REPUBLIKA.CO.ID, JAKARTA -- Keberadaan muhrim menjadi salah satu penentu bagi Muslimah dalam menjalin hubungan dan menampakkan auratnya. Haya binti Mubarok al-Barik dalam Ensiklopedi Wanita Muslimah, muhrim ini juga berebeda-beda satu sama lainnya, didasarkan pada hubungan pribadi secara manusia perempuan dengan muhrimnya itu.
Dalam Kamus Besar Bahasa Indonesia, muhrim mempunyai beberapa arti. Muhrim dapat berarti orang yang masih ada hubungan dekat keluarga sehingga terlarang menikah dengannya. Makna lainnya, orang yang sedang mengerjakan ihram dan laki-laki yang dianggap dapat menjaga dan melindungi perempuan yang berhaji dan atau berumrah.
Lalu, siapakah yang menjadi muhrim perempuan? Ibrahim Muhammad al-Jamal melalui bukunya, Fikih Wanita menjelaskan siapa saja yang merupakan muhrim itu. Ia menguraikannya melalui surah an-Nur ayat 31.
Ayat tersebut menyebutkan, janganlah perempuan menampakkan perhiasannya, kecuali kepada suami mereka, ayah mereka, ayah suami mereka, putra-putra mereka dan putra suaminya, dan saudara mereka atau putra saudara laki-laki mereka. Juga putra-putra saudara perempuan mereka atau perempuan Islam.

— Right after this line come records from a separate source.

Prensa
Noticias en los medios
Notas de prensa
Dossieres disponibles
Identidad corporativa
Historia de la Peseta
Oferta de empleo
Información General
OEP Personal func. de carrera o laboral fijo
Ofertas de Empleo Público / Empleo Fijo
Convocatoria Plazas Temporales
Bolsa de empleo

Selain itu, budak-budak yang mereka miliki atau pelayan laki-laki yang tidak mempunyai keinginan terhadap perempuan atau anak-anak yang belum mengerti tentang aurat perempuan. Menurut al-Jamal, suami merupakan muhrim. Suami boleh melihat apa saja dari istrinya. Muhrim lainnya adalah ayah.